RECORDS FOR THIS TASK Start Marker

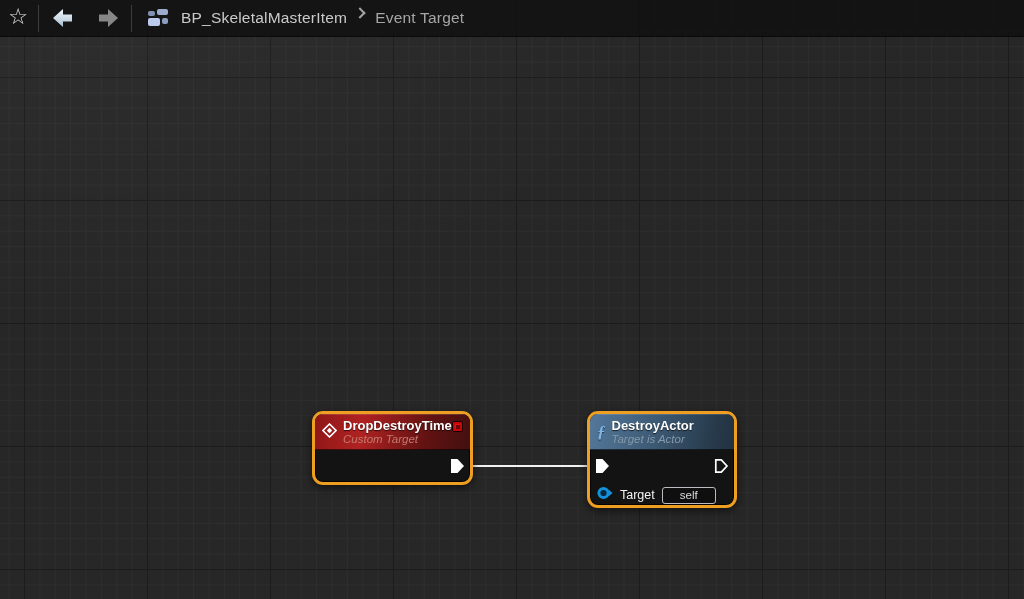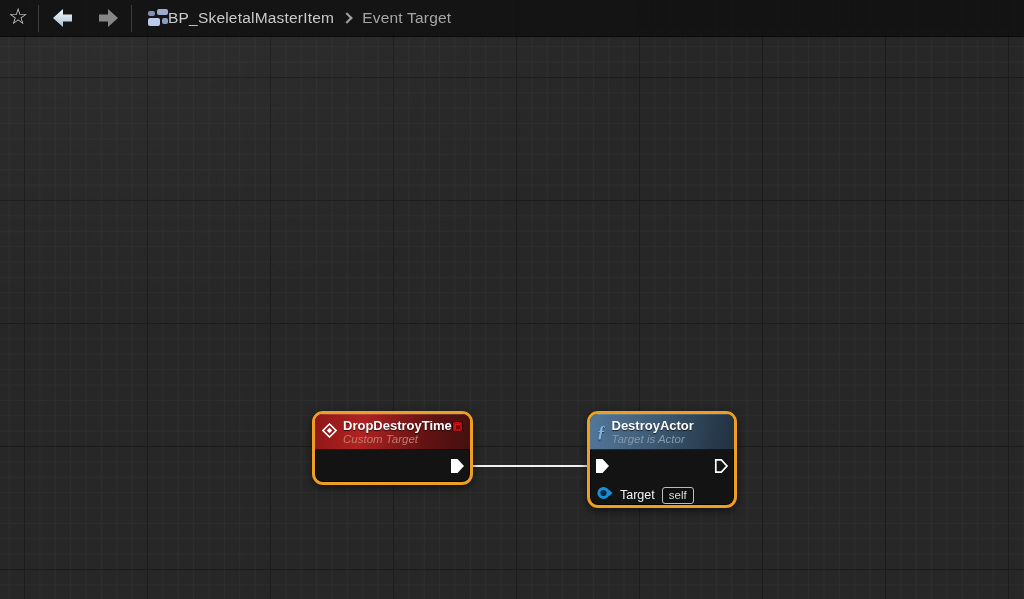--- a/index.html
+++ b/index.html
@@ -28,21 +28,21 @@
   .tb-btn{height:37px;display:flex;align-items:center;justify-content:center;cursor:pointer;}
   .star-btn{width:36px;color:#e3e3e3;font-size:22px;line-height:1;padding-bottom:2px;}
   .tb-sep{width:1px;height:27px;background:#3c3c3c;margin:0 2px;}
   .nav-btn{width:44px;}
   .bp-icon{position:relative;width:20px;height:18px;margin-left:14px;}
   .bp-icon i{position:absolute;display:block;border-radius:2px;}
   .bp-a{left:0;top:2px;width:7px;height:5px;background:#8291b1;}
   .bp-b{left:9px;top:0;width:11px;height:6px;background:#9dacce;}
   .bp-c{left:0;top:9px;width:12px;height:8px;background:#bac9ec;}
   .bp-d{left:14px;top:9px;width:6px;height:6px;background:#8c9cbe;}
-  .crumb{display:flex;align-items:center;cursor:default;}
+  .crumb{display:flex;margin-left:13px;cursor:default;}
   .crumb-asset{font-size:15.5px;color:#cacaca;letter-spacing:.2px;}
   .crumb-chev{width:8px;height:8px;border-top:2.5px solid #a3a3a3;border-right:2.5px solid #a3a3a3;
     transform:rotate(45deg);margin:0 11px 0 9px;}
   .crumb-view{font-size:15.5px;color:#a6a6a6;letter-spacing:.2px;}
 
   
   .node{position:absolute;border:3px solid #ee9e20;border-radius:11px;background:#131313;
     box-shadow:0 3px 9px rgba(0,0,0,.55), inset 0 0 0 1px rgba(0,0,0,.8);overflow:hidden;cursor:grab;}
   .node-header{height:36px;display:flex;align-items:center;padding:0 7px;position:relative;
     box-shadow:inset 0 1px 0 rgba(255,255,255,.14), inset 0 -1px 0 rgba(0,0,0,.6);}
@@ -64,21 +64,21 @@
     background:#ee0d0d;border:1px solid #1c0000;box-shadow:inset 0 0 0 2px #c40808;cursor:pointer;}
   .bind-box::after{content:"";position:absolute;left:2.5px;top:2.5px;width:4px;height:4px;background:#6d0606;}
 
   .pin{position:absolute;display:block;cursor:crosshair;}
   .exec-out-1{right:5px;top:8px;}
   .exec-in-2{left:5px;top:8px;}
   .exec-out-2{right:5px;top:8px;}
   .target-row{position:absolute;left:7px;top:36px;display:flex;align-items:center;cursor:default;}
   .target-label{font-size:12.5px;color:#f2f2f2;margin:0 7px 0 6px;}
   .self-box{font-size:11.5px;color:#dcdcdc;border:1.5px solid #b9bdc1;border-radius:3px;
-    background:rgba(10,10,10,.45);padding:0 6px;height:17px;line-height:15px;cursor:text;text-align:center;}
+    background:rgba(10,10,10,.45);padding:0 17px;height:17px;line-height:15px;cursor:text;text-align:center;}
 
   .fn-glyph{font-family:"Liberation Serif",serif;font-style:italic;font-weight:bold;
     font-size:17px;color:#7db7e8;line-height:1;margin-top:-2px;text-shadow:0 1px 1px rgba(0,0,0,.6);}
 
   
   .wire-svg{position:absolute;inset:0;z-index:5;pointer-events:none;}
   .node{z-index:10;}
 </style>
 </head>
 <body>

RECORDS FOR THIS TASK End Marker
RECORDS FOR THIS TASK Start Marker

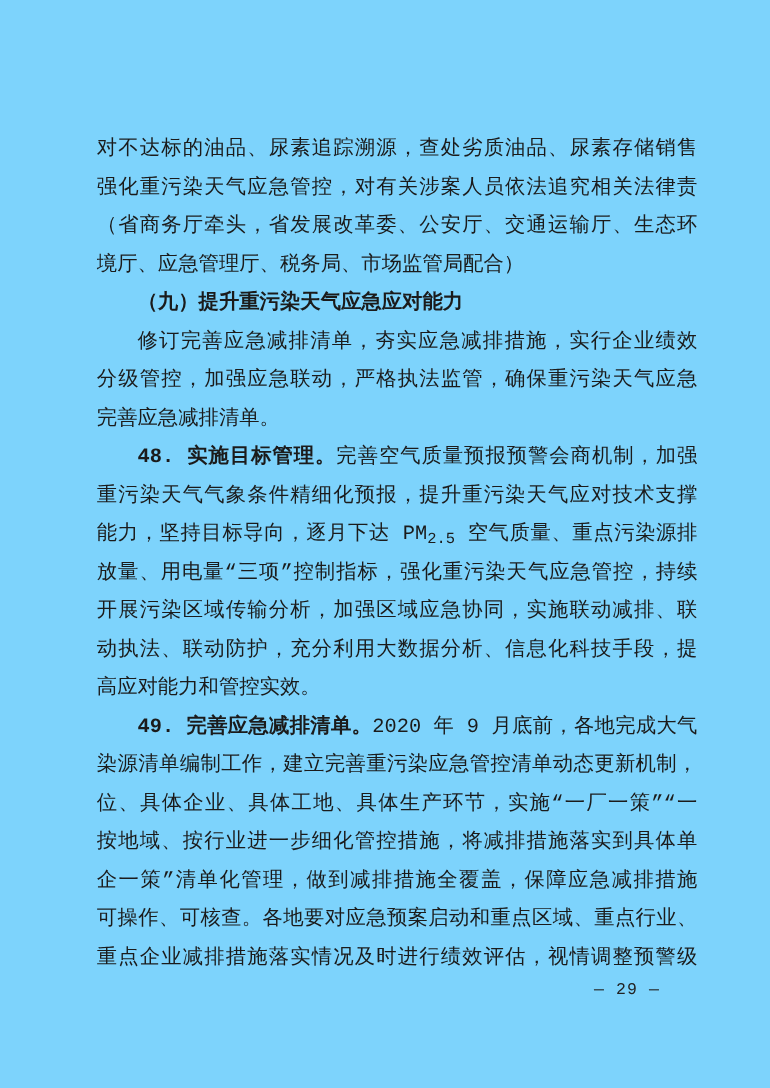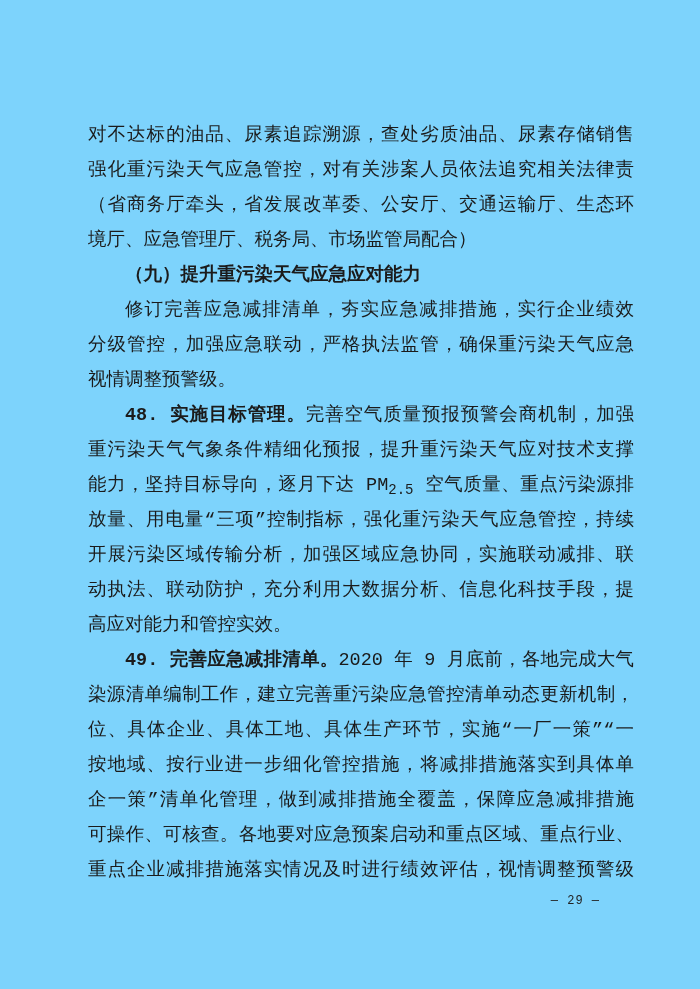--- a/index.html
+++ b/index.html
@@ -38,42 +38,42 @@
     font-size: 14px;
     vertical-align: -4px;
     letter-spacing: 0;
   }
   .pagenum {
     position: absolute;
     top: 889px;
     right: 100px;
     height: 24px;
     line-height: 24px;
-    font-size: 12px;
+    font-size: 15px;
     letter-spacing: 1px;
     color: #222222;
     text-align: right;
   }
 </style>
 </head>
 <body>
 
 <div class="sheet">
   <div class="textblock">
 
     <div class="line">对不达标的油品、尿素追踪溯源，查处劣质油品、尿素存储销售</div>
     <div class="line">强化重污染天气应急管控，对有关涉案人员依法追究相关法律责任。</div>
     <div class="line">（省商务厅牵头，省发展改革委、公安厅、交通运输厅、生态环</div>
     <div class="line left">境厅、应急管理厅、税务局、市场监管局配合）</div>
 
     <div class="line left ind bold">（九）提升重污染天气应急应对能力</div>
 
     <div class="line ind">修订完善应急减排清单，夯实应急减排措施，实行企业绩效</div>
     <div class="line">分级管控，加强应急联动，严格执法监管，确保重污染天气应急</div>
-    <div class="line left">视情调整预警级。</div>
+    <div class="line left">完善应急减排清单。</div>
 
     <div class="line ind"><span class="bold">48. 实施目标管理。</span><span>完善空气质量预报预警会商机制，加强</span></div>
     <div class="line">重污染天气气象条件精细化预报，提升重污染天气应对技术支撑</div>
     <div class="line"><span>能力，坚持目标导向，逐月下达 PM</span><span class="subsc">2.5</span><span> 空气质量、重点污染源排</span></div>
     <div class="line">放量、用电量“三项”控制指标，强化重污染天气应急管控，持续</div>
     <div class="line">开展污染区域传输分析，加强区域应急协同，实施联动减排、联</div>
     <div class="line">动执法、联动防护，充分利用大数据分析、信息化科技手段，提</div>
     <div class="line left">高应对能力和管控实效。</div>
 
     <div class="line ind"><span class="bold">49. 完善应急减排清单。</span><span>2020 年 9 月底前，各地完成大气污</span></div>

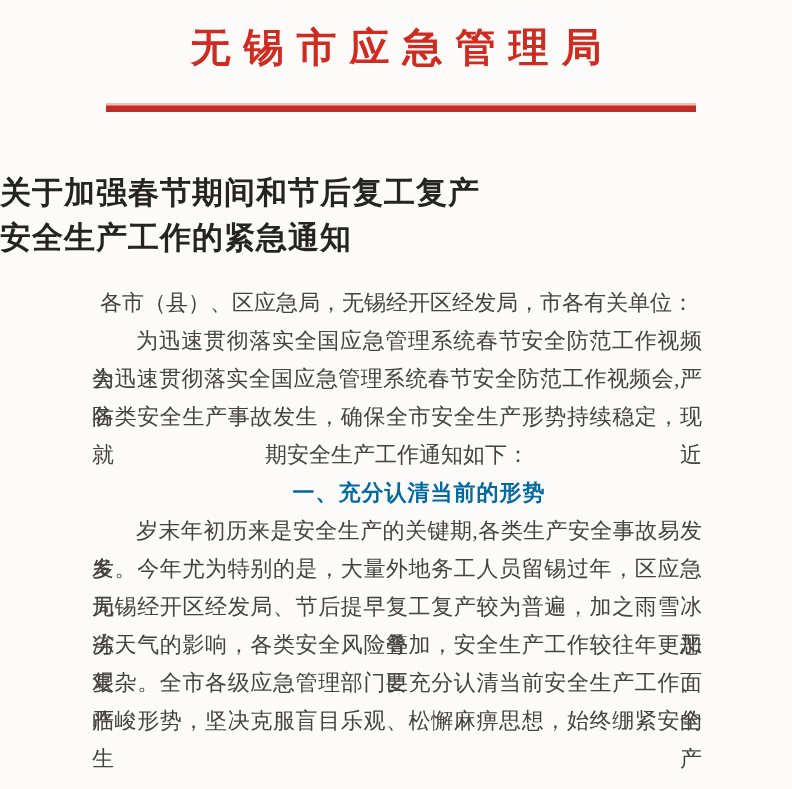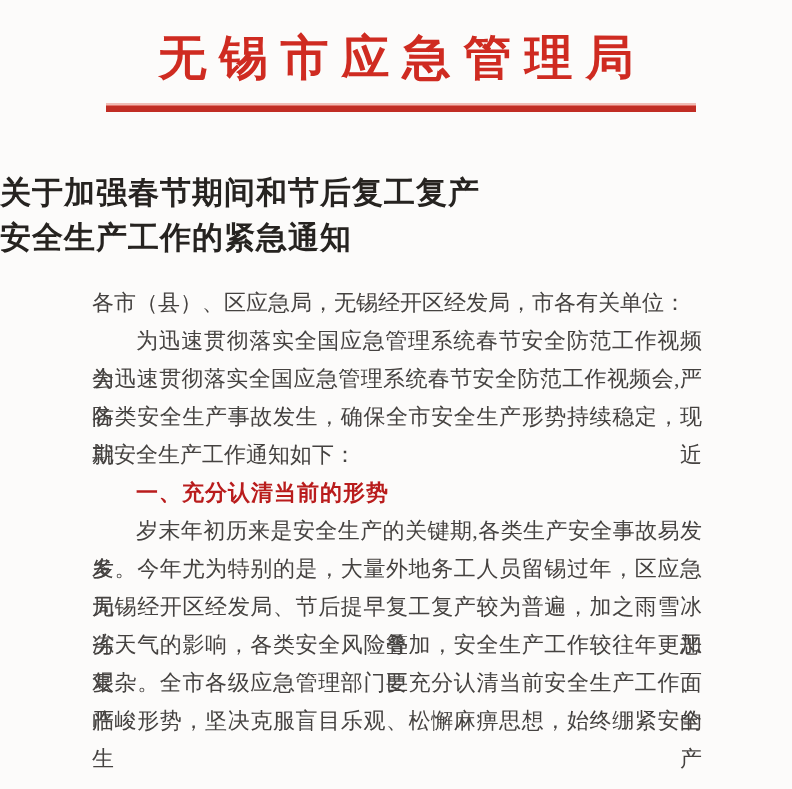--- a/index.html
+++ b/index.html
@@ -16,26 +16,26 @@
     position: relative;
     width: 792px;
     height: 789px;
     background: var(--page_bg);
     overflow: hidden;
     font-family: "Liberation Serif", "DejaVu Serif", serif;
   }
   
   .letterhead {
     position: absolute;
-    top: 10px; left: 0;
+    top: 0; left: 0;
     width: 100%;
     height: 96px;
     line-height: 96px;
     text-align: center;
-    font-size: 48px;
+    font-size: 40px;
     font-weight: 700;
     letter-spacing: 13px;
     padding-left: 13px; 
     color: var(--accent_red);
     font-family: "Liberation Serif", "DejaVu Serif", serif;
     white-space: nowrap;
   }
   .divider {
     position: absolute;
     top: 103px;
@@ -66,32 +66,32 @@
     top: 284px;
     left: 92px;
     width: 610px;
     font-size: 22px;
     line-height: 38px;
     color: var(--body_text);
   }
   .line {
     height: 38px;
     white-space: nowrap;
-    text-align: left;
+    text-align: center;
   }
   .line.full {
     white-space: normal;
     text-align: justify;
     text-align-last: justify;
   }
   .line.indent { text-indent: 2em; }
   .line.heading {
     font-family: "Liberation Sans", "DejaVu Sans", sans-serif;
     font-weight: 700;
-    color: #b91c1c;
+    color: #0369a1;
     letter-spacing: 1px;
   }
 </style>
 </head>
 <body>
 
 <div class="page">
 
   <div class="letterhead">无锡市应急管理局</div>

RECORDS FOR THIS TASK End Marker
RECORDS FOR THIS TASK Start Marker

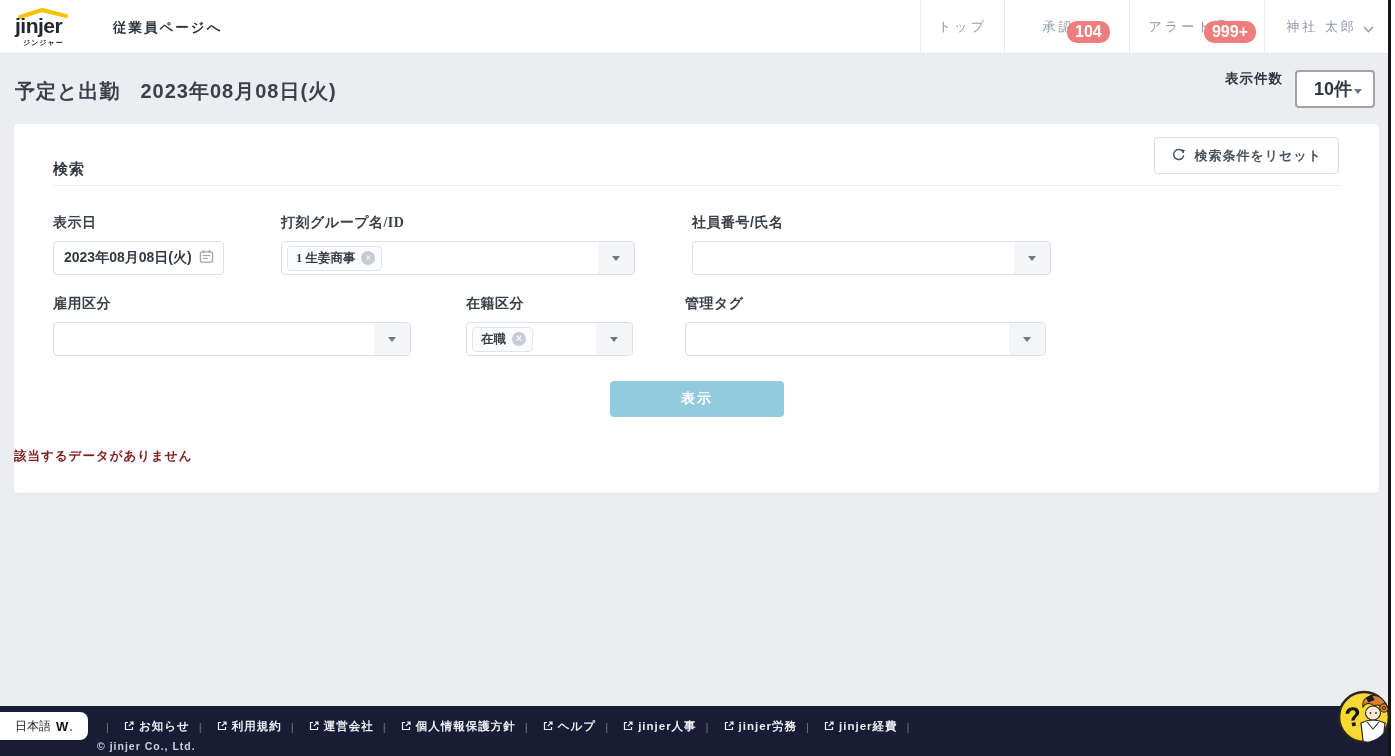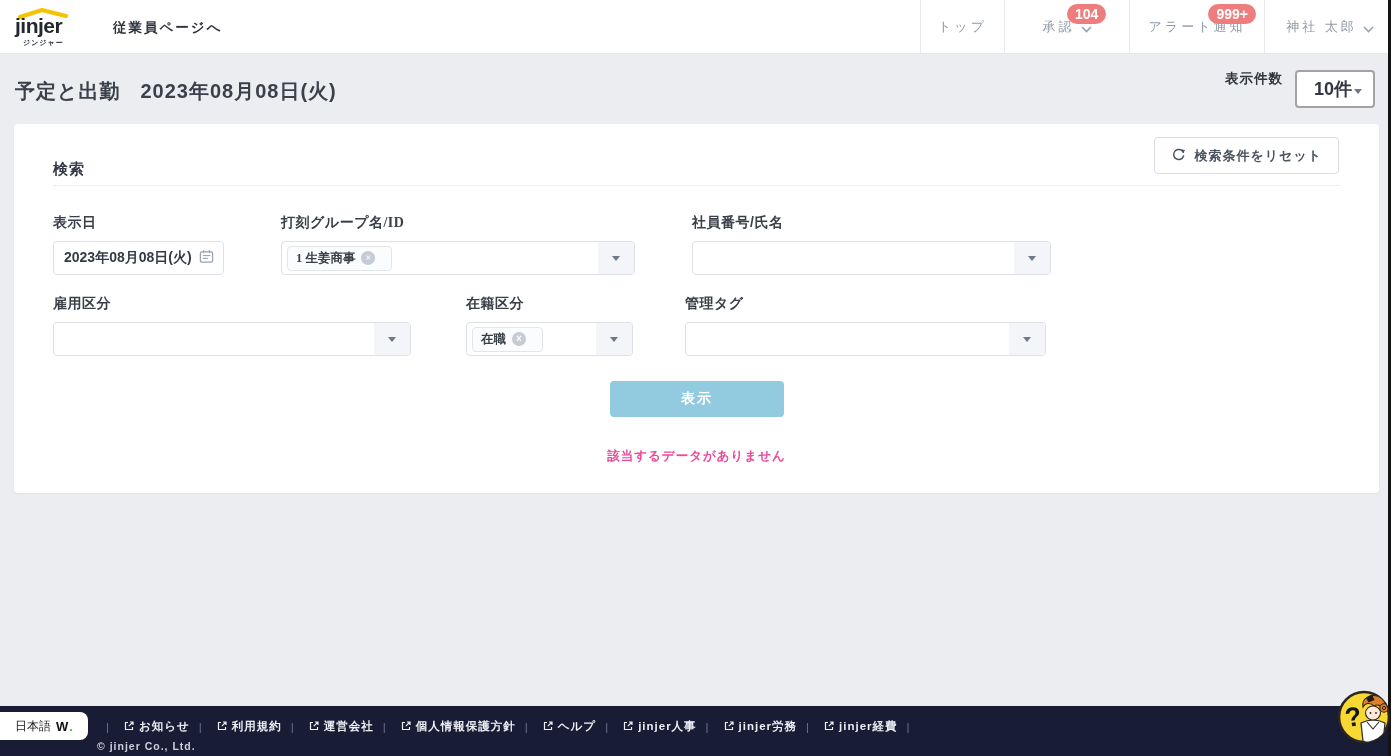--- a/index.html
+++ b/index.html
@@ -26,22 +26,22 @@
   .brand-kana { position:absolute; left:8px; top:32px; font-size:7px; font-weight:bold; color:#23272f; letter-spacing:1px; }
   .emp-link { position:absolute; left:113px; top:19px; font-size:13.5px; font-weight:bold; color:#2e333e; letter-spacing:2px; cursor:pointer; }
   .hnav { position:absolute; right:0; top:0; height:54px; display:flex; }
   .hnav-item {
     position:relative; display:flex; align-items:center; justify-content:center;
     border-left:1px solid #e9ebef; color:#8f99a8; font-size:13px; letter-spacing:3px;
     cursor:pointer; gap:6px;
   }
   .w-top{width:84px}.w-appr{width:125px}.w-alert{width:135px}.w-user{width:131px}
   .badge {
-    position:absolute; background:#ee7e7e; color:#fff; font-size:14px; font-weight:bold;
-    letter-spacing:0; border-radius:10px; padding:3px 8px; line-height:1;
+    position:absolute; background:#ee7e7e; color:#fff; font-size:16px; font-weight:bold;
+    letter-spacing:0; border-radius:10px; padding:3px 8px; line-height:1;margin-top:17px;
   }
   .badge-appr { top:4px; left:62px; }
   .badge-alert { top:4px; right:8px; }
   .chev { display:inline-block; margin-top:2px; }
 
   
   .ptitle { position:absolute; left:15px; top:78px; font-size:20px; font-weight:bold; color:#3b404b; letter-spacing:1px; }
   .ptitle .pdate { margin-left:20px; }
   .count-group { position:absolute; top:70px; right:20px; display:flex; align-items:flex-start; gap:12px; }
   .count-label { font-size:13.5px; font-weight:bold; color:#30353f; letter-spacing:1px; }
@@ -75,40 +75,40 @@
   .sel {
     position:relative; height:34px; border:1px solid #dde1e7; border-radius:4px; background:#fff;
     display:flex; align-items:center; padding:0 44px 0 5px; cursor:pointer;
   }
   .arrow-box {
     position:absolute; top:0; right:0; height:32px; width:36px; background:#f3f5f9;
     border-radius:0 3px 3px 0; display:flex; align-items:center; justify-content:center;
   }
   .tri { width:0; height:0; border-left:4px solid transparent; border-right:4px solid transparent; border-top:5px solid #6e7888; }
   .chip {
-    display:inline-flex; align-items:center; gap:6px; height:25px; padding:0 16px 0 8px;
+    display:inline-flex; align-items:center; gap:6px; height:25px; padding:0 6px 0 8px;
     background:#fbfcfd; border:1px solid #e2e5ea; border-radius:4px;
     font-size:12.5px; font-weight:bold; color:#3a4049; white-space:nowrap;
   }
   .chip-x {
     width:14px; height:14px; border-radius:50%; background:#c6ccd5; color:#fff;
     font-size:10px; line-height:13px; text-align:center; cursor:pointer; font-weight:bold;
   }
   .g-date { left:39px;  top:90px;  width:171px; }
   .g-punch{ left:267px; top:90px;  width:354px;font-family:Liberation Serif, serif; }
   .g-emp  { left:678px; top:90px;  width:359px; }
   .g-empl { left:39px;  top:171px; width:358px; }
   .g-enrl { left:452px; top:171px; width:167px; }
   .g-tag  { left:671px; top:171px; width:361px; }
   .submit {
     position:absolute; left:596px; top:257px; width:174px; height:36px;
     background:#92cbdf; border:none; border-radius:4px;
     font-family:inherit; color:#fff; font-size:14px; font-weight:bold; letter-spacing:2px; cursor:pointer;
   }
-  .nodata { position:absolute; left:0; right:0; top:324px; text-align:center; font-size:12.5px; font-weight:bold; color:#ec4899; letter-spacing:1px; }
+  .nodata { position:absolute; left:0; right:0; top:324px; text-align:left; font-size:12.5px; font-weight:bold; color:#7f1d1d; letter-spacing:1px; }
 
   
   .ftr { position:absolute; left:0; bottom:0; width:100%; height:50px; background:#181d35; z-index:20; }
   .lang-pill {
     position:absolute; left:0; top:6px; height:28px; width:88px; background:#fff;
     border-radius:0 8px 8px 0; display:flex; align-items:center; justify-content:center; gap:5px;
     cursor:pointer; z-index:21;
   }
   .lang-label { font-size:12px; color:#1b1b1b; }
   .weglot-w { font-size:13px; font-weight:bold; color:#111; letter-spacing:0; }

RECORDS FOR THIS TASK End Marker

** TASK REQUIREMENTS **
Whenever a line of the data includes "node", copy that line.

** SOLUTION BELOW **
   .node{position:absolute;border:3px solid #ee9e20;border-radius:11px;background:#131313;
   .node-header{height:36px;display:flex;align-items:center;padding:0 7px;position:relative;
   .node{z-index:10;}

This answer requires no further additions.